WORK TO COMPLETE:
1) From the article on home loan deposits in Australia and New Zealand, print the passage that begins at the words "He says 73 per" and stops after the words "after the GFC.".
2) In one to three sentences, explain why, according to the article on home loan deposits, the Reserve Bank of New Zealand is requiring its banks to restrict high LVR mortgages.
3) Please pick up the article on home loan deposits after its last sentence and continue it.

TEXT SECTION START

Just as New Zealand banks are being forced to tighten their lending criteria, Australian institutions appear to be loosening their belts.
Financial comparison website RateCity says about three quarters of home loans being offered in Australia now require a mere five per cent deposit or less, terms not seen since the aftermath of the 2008-2009 global financial crisis.
"Many more potential borrowers are eligible for loans that may not have been approved in the past," RateCity chief executive Alex Parsons said in a statement on Tuesday.
He says 73 per cent of local lenders have increased the loan to value ratio (LVR) on mortgages to 95 per cent or higher, requiring a five per cent deposit or less.
The LVR is the maximum mortgage offered as a percentage of a property's value.
Only 68 per cent of loans offered last year had such a high LVR. It dropped as low as 49 per cent in 2010 after the GFC.
In contrast, the Reserve Bank of New Zealand from October 1 is requiring its banks to restrict high LVR mortgages in an attempt to take the heat out of New Zealand's property market.
This will limit NZ banks to offering 10 per cent of their home loan portfolio in high LVR mortgages - considered to be 80 per cent or more.
It aims to limit house prices and credit, while keeping interest rates low to support the overall economy.

TEXT SECTION END
DATA TO EXAMINE START

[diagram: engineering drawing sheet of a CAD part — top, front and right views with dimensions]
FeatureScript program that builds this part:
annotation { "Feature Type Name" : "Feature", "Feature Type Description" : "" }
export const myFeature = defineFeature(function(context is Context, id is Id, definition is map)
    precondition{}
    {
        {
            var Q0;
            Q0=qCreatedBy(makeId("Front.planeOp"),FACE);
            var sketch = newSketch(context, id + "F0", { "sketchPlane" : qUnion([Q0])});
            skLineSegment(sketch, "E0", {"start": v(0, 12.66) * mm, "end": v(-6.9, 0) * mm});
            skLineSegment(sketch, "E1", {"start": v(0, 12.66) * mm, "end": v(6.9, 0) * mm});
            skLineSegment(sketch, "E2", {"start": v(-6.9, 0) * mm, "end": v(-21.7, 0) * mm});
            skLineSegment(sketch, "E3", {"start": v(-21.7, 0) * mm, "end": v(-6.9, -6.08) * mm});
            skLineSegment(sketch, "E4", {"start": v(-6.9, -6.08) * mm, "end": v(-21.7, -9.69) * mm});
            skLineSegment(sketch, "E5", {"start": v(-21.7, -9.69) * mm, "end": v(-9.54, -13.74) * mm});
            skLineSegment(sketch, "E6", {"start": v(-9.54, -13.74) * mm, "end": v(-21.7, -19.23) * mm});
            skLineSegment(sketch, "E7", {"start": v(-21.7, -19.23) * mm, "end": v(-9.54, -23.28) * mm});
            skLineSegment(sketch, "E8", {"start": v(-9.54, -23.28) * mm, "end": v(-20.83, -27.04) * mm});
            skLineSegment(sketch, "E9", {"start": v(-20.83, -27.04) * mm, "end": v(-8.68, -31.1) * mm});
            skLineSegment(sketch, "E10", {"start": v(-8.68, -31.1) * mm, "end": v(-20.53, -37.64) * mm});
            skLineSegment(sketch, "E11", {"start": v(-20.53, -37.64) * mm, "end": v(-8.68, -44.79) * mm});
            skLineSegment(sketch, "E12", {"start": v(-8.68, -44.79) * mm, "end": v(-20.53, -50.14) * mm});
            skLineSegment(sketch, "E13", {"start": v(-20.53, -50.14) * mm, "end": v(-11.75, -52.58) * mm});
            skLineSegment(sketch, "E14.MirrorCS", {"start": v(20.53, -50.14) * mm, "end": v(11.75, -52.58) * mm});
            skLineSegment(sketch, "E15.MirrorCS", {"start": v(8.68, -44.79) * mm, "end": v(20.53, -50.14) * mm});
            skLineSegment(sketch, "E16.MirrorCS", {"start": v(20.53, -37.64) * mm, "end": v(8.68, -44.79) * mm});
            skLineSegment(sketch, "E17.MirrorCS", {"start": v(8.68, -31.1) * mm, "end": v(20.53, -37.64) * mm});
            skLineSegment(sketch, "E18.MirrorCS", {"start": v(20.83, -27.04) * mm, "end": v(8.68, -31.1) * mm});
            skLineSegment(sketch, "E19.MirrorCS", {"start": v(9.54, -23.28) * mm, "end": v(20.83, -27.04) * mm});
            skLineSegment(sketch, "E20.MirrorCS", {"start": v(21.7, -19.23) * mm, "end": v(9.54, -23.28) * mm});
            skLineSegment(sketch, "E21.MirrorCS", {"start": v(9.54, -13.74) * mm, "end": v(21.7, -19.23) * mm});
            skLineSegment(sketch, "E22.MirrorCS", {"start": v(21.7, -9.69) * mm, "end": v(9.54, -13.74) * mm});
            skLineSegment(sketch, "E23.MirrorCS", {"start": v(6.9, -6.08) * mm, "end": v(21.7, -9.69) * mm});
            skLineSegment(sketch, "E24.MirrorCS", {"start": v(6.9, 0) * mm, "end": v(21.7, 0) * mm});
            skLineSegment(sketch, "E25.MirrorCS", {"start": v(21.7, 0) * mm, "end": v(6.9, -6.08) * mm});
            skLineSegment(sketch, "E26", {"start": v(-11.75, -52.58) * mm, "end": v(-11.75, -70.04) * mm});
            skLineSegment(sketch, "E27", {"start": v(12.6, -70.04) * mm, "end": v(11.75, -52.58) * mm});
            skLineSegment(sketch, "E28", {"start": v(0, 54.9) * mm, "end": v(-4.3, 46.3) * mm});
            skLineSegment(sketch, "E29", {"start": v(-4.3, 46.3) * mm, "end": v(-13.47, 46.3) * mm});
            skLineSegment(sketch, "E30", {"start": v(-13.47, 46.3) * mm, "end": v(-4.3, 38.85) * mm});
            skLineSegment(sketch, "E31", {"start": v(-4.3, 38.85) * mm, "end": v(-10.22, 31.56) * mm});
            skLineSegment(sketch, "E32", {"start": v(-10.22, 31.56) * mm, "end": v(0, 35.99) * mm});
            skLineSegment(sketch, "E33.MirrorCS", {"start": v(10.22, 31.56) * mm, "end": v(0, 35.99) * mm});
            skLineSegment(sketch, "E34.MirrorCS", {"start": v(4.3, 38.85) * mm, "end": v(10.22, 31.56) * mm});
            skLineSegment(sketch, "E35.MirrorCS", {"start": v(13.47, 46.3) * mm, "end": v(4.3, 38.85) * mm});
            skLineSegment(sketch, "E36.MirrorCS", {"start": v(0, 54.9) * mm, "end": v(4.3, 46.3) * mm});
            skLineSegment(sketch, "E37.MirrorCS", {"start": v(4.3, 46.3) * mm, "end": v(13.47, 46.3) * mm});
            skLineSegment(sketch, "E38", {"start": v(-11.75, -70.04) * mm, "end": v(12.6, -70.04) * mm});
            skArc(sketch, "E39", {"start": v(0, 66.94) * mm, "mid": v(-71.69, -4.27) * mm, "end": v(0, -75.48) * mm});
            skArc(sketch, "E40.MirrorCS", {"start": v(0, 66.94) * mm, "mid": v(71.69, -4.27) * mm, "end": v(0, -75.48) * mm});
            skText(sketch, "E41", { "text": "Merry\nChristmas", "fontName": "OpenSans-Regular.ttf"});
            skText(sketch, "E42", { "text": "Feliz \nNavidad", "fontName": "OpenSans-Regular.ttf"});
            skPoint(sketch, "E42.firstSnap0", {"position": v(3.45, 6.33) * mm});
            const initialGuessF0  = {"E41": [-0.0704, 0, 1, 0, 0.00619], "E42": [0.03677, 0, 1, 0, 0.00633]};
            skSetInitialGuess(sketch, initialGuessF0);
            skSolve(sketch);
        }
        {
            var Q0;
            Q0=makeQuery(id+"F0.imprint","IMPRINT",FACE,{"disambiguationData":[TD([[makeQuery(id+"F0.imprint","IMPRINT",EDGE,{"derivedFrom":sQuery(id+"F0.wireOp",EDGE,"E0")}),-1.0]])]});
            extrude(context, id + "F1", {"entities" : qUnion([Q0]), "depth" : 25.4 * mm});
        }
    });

DATA TO EXAMINE END

OUTPUTS BY TASK:
1)
He says 73 per cent of local lenders have increased the loan to value ratio (LVR) on mortgages to 95 per cent or higher, requiring a five per cent deposit or less.
The LVR is the maximum mortgage offered as a percentage of a property's value.
Only 68 per cent of loans offered last year had such a high LVR. It dropped as low as 49 per cent in 2010 after the GFC.

2) The Reserve Bank of New Zealand wants to take the heat out of New Zealand's property market. The restriction aims to limit house prices and credit while keeping interest rates low to support the overall economy.

3)
Macquarie Research senior economist Brian Redican doubts these so-called "macro prudential rules" will be introduced in Australia, at least in the short term.
"If, however, NZ's adoption of macro prudential policy is deemed a success - and Australian house prices accelerate further - then it is possible that similar rules could be adopted in Australia in late 2014 or 2015," Mr Redican said in a note to clients.
Reserve Bank of Australia assistant governor Malcolm Edey hosed down talk of a house price bubble in Australia at a conference last week, suggesting such talk was "unrealistically alarmist".
Mr Parsons warned that while there is a temptation to jump into the market if an institution will lend you 95 per cent of the property's value, it would almost certainly mean having to pay Lenders Mortgage Insurance because of the small deposit.
"Any increase in interest rates, or a reduction in your income, has a much bigger impact because you have a larger mortgage," he said.